▶ [Task brief] From the entries below, please output exactly the lines starting at the one containing "るのか、採用の悩みから人材の定着・成長まで" and ending at the one containing "Digital-Magazin", both included.

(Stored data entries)
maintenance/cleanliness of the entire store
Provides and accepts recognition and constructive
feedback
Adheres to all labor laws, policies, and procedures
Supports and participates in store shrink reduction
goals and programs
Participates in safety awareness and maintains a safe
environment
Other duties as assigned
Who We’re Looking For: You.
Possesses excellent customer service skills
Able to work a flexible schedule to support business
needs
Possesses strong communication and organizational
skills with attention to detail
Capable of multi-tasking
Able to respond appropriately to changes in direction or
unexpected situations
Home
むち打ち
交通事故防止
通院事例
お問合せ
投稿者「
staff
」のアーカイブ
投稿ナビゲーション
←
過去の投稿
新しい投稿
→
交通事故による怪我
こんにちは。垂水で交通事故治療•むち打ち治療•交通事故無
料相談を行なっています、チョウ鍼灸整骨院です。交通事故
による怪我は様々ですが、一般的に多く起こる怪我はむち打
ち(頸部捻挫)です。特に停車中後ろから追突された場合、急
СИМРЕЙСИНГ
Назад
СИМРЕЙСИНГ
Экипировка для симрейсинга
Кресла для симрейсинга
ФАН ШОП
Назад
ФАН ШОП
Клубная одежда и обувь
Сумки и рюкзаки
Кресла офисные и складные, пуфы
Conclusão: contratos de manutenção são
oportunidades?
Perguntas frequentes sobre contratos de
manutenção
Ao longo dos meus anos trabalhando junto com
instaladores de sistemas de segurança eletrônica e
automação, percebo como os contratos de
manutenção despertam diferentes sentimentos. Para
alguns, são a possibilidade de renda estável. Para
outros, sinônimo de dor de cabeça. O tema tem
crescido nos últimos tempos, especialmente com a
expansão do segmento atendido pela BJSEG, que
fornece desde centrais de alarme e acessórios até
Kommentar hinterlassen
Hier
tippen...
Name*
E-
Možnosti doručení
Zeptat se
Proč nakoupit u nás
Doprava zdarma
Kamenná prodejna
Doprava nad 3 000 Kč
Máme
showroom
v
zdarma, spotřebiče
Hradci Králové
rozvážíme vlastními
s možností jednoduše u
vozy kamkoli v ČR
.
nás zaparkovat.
...
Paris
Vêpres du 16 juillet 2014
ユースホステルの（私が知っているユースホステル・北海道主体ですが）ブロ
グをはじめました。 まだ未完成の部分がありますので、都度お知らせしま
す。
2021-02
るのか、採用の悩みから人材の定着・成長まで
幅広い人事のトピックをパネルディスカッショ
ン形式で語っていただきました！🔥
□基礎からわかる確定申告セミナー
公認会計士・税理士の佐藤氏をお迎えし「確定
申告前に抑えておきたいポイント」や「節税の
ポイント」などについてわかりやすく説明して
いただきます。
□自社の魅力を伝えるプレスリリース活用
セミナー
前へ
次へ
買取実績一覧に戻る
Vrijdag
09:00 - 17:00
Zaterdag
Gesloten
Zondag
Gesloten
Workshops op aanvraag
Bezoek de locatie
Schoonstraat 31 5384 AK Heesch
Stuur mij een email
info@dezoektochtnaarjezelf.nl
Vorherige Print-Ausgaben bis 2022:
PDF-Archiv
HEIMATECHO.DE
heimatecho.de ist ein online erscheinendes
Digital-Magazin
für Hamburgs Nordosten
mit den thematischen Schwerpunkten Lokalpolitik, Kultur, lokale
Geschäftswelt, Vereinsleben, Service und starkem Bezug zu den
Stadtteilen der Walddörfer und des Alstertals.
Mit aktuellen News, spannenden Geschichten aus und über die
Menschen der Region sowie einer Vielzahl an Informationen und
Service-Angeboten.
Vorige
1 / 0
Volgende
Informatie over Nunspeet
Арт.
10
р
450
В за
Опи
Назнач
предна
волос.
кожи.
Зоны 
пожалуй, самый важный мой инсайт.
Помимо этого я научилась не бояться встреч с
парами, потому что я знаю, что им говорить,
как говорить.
...
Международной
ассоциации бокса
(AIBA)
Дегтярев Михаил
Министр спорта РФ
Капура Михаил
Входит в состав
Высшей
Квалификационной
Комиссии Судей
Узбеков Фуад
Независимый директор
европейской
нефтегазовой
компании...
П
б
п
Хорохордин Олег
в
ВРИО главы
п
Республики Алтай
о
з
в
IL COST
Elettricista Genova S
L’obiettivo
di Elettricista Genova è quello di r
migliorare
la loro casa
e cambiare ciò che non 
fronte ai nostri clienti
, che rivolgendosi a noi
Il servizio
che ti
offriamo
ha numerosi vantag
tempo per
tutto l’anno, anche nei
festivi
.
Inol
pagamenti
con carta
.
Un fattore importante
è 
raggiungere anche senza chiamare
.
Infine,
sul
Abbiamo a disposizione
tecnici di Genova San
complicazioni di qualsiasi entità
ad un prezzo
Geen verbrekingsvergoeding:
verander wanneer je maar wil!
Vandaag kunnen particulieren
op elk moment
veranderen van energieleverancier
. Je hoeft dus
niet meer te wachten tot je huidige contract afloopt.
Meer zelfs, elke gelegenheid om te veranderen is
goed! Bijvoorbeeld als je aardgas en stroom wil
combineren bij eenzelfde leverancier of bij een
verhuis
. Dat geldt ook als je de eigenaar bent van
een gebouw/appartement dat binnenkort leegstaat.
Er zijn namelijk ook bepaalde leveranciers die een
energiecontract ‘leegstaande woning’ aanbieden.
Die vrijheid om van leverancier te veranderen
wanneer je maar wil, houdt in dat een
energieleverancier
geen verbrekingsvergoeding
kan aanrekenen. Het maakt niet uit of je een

▶ [Output for this exercise]
るのか、採用の悩みから人材の定着・成長まで
幅広い人事のトピックをパネルディスカッショ
ン形式で語っていただきました！🔥
□基礎からわかる確定申告セミナー
公認会計士・税理士の佐藤氏をお迎えし「確定
申告前に抑えておきたいポイント」や「節税の
ポイント」などについてわかりやすく説明して
いただきます。
□自社の魅力を伝えるプレスリリース活用
セミナー
前へ
次へ
買取実績一覧に戻る
Vrijdag
09:00 - 17:00
Zaterdag
Gesloten
Zondag
Gesloten
Workshops op aanvraag
Bezoek de locatie
Schoonstraat 31 5384 AK Heesch
Stuur mij een email
info@dezoektochtnaarjezelf.nl
Vorherige Print-Ausgaben bis 2022:
PDF-Archiv
HEIMATECHO.DE
heimatecho.de ist ein online erscheinendes
Digital-Magazin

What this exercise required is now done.